4.3.2.2. Contentieux électoraux
Entre le 25 et le 28 Août, la CSJ a reçu huit
requêtes en contestation des résultats de l'élection
présidentielle du premier tour. Outre, un recours rejeté pour
incompétence de la cour, cinq ont été jugés
irrecevables pour défaut de qualité au défaut
d'intérêt du requérant, et deux recevables mais non
fondés pour absence de preuves des griefs soulevés. On notera que
le recours le plus détaillé et documenté, introduit par
Azarias RUBERWA pour le RCD, a été jugé irrecevable en
raison de l'absence dans le dossier d'un mandat par le comité
exécutif de
son parti, seul habilité à introduire un recours
d'après les statuts du RCD.72
4.3.2.2.1. Procédure contentieuse
Les compétences des cours et tribunaux en
matière de contentieux électoral sont établies dans la loi
électorale du 09 Mars 2006. Les dispositions du code d'organisation
judiciaire hérité de la deuxième République ont
été appliquées et sont complétées par les
quelques éléments de procédures contenus dans la loi
électorale. L'ensemble des textes applicables aux élections
attribue un large champ de compétence à la Cour Suprême de
Justice (CSJ) et aux cours d'Appel. Le règlement des contentieux du
référendum et des consultations électorales est
confié à titre principal aux organes juridictionnels.
En attendant la mise en place effective de la Cour
Constitutionnelle instituée par l'article 157 de la nouvelle
constitution du 18 février 2006 et aux termes de l'article 150 de la
constitution de la transition, de l'article 161 alinéa 2 de la
constitution de la troisième République et de l'article 75 de la
loi électorale du 9 mars 2006, la Cour Suprême de justice est juge
du contentieux des élections présidentielle, législatives
ainsi que du référendum. La cour d'Appel quant à elle, est
juge du contentieux des élections provinciales, le tribunal de grande
instance juge du contentieux des élections urbaines et municipale et le
tribunal de paix juge du contentieux des élections locales.73
Les décisions doivent être rendues avec
célérité : trois jours après la saisine, pour le
référendum ; quarante-huit heures pour le contentieux de la
campagne électorale, sept pour les autres contentieux. La proclamation
des résultats définitifs du référendum et des
élections relève de la compétence exclusive des
juridictions. En cas de
72 NGOMA BINDA et Ali, RDC : Démocratie et
participation. Une évolution des premiers pas dans la 3e
République, AFRIMARP, Southen Africa, Novembre, 2010, p.124.

★ ★ ★

* _Consignes à suivre_
Veuillez indiquer, d'après l'extrait sur les contentieux électoraux, quelle juridiction est juge du contentieux des élections provinciales. Les entrées qui suivent n'ont aucun rôle ici.

★ ★ ★

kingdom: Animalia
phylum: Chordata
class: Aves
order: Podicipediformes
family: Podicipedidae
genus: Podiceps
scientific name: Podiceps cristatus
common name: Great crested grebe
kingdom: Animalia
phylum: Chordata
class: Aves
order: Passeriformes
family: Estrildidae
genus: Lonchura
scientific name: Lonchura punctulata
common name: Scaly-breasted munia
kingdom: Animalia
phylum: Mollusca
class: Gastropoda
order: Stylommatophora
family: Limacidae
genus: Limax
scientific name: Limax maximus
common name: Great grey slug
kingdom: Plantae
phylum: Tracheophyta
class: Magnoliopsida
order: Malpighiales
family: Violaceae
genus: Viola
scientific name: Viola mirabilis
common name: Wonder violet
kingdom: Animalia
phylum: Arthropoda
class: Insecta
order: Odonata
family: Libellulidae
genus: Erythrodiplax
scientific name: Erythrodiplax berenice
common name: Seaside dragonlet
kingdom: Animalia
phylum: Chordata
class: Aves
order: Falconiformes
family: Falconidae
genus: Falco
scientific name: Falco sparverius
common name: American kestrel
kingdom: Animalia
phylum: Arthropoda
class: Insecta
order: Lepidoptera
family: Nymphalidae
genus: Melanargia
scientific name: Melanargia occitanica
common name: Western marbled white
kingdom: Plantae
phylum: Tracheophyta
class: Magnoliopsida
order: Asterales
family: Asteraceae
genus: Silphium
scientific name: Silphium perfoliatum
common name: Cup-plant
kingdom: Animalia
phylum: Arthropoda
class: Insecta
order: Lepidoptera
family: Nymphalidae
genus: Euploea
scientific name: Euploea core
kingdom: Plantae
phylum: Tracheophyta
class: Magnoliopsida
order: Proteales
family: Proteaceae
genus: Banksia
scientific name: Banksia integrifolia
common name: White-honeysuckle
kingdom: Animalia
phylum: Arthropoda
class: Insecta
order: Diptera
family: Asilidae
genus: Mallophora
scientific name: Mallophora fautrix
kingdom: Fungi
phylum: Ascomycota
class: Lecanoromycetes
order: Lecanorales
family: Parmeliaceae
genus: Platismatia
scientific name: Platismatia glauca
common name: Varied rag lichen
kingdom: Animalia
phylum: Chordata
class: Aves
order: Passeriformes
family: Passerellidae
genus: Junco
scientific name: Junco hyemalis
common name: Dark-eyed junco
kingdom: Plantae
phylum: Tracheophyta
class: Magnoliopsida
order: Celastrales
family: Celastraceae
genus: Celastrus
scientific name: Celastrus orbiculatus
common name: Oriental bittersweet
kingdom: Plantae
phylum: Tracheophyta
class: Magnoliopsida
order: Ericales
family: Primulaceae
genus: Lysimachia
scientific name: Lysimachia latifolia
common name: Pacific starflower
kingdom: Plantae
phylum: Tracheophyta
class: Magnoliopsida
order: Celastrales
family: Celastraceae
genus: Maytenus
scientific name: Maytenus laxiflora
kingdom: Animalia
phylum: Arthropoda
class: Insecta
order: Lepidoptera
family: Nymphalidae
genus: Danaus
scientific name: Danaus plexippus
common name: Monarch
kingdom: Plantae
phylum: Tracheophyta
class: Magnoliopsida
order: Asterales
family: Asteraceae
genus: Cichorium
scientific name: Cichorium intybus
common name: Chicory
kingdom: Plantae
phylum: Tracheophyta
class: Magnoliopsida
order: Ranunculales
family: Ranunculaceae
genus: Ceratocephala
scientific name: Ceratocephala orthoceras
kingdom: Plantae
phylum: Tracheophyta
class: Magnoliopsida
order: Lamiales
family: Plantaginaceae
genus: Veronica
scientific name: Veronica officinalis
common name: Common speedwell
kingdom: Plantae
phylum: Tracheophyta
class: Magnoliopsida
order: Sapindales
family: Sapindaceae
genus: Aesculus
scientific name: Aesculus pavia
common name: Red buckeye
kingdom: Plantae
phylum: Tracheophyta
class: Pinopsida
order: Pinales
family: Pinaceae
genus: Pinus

★ ★ ★

* _Résultat attendu_
La cour d'Appel est juge du contentieux des élections provinciales.